Leon Kirchner, who died last week at the age of 90, was my teacher during the stormy years of the late sixties and early seventies. Somehow it still seems fitting that I should always associate my apprenticeship with him with that turbulent era, an era full of anxiety, restlessness, and ecstasy. Those are the words—anxiety, restlessness, and ecstasy—that pretty much sum up Leon’s music.
The first piece of his I recall hearing was his third string quartet, performed live at Sanders Theater in Cambridge sometime shortly after its premiere. The electronic sounds emerging from the speakers onstage sounded futuristic and appealingly alien, reminding me of sci fi movies. It was not however the electronic burbling coming from Buchla oscillators that mesmerized me but rather the mercurial, hyperlyrical writing for the string players. It was music of intense yearning, summoning an emotional world of extreme, at times unbearable intensity. I felt I was hearing music that was mature, difficult, and important, the same impression I’d received from my first exposure to the late Beethoven quartets.
Leon’s intellect was every bit as staggering as his emotional sensibilities. He relied greatly on these native instincts, instincts that made him a great teacher, able to spot weaknesses in another’s music. He had the capacity to articulate his impressions in what often could be devastatingly candid words. A bad encounter with him in the seminar room could require weeks for one to recover enough self-esteem to continue. But he was fundamentally a kind person, and those who knew him well stayed faithful to him to the end of his life.
I once wrote that I thought composing for Leon was “a ferocious wrestling match with inner demons.” The older I get, the more I realize that I was right, and that Leon was also right. Creativity IS a ferocious wrestling match.

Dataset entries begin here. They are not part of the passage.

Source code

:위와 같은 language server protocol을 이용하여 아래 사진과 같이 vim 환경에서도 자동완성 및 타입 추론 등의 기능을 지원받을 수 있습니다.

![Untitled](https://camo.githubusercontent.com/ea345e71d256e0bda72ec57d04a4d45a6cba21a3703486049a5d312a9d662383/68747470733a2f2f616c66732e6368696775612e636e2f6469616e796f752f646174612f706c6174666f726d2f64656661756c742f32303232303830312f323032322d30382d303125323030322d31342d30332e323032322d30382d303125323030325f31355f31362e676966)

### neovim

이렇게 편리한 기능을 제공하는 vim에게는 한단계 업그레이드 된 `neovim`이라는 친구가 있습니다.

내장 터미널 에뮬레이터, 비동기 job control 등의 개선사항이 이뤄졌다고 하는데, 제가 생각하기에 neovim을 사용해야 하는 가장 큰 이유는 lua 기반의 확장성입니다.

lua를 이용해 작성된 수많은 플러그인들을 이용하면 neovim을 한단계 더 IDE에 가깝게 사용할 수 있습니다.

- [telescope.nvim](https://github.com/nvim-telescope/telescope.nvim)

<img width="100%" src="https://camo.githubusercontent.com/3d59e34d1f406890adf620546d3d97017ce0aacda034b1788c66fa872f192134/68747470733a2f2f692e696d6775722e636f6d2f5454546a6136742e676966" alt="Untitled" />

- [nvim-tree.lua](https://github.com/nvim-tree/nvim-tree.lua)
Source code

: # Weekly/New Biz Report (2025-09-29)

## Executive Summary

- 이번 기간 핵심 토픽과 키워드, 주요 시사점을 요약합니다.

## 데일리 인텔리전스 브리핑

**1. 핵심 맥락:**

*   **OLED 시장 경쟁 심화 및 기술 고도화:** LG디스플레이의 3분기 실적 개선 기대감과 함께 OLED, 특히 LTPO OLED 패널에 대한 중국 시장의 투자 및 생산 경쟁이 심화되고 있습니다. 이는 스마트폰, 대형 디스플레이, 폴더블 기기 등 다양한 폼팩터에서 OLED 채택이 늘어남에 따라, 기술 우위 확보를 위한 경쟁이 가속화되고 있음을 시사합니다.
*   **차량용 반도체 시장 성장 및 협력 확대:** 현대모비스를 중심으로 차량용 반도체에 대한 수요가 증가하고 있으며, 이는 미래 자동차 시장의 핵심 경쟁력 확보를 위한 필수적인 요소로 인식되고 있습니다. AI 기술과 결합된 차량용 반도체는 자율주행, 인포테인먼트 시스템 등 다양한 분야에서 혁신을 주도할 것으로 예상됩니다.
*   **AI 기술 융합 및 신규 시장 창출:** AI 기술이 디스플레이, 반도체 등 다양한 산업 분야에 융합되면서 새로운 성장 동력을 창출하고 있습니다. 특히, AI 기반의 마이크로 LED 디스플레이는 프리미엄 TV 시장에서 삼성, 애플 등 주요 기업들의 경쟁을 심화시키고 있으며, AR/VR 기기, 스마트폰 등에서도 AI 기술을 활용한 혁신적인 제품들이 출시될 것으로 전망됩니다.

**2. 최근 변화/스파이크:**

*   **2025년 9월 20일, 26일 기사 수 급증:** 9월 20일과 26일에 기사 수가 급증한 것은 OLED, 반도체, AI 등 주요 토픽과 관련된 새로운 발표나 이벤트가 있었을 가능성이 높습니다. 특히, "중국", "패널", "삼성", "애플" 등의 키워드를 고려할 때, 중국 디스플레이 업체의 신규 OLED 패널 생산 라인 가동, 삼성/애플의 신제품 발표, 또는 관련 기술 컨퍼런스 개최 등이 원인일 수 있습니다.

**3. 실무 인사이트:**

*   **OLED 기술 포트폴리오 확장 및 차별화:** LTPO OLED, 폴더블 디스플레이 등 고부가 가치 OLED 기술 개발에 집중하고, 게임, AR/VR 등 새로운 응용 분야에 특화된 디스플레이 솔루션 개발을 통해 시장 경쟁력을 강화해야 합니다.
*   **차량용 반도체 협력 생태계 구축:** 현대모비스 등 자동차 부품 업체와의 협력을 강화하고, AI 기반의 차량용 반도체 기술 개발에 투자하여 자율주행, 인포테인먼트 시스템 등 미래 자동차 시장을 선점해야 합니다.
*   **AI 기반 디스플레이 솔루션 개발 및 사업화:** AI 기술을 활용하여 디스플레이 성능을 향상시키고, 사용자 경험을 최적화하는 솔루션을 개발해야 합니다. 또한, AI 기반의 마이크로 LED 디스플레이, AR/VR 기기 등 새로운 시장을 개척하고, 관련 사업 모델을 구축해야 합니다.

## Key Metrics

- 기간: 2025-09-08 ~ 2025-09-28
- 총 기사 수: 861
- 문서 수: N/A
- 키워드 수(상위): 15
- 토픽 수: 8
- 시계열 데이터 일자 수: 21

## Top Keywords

If it’s not, it’s unlikely to produce anything of much value. And value was what the experience of being around Leon was all about. He had no time for mediocrity or superficiality. In class we heard over and over about Bach and Schubert, Stravinsky and Schoenberg, Dostoevsky and Mann. He had no toleration for intellectual posturing. Nothing angered him more than the artifice and gamesmanship of the academic serialists with whom he was often lumped together by careless critics and commentators. He was a deep soul, as those who came in contact with his fiery furnace can attest. I owe him much.